Every line from the one with "index dip: (178, 292)" to the one with "pinky tip: (220, 268)", including those two, is to be copied exactly; all other lines of the entries below are left out.

Provided material:

--------------------------------

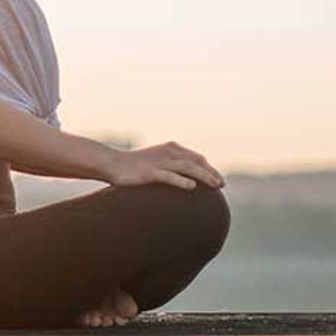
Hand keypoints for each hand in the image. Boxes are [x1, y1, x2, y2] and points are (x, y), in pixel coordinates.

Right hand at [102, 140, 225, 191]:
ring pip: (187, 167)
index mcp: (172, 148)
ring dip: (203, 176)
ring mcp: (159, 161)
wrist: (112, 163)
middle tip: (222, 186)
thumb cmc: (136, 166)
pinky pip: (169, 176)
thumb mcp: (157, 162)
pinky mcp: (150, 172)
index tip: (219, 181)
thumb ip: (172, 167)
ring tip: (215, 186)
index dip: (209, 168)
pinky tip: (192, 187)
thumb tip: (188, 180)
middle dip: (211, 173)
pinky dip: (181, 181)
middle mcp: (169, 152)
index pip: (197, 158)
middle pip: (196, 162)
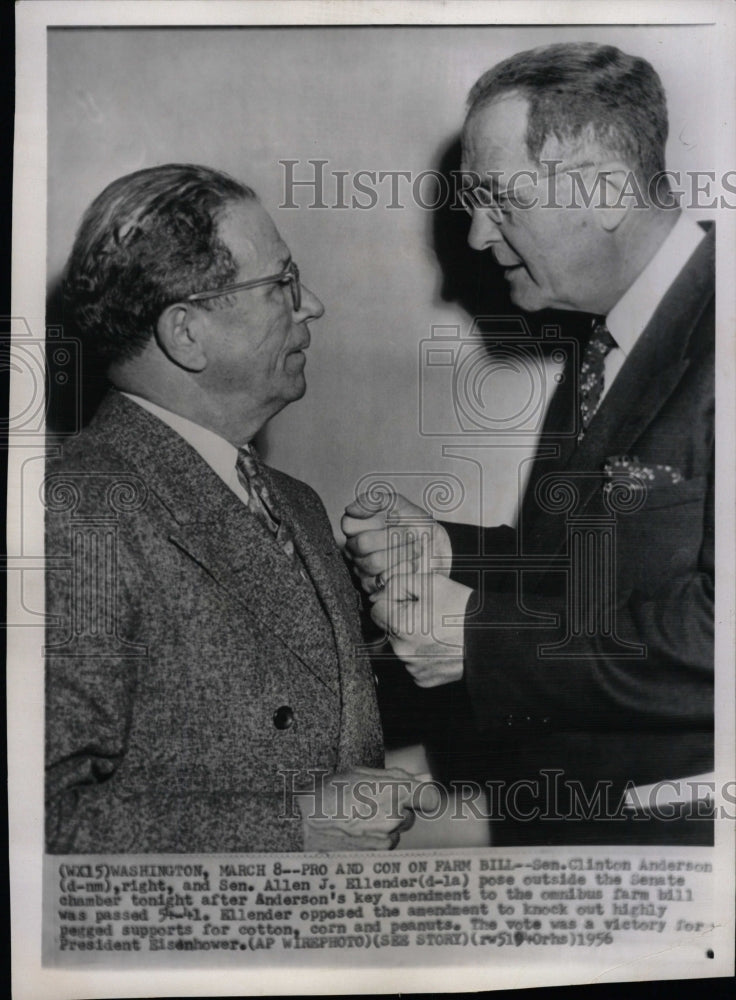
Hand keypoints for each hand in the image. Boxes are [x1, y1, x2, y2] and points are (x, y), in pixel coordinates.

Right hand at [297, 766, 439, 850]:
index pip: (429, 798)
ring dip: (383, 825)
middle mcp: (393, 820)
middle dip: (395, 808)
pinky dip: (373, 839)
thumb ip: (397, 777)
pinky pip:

--------------------------------

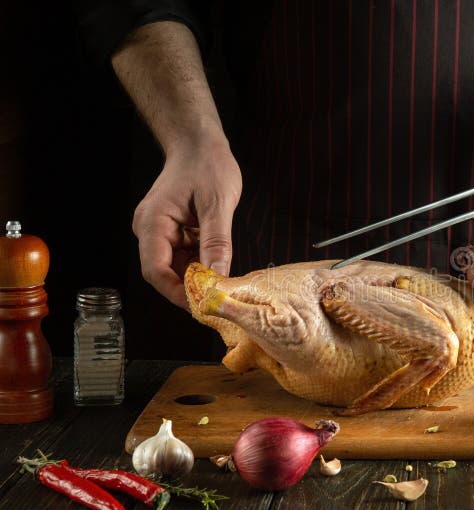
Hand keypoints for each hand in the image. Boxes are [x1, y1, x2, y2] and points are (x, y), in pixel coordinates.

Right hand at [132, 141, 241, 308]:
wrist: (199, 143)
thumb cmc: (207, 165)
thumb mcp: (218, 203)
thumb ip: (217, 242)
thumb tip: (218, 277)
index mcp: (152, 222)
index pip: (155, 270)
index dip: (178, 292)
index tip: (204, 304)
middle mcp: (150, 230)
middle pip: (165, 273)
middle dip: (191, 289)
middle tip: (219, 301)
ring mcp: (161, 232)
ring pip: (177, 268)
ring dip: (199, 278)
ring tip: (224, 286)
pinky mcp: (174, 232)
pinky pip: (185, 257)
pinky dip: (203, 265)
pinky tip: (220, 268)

--------------------------------

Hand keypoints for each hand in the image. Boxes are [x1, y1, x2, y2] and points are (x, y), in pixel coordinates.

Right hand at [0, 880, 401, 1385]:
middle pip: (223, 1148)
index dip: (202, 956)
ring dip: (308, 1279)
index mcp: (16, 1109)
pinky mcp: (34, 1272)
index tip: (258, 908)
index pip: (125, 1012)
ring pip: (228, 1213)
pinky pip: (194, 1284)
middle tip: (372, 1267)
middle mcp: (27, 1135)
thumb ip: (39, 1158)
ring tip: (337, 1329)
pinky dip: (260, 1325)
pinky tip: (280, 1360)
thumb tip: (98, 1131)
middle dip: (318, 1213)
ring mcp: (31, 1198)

--------------------------------

Completed exercise:
index dip: (178, 292)
index tip: (204, 304)
middle mcp: (150, 230)
middle pip: (165, 273)
middle dip: (191, 289)
middle tip: (219, 301)
ring mcp: (161, 232)
ring pip: (177, 268)
ring dip: (199, 278)
ring tip: (224, 286)
pinky mcp: (174, 232)
pinky pip: (185, 257)
pinky dip: (203, 265)
pinky tip: (220, 268)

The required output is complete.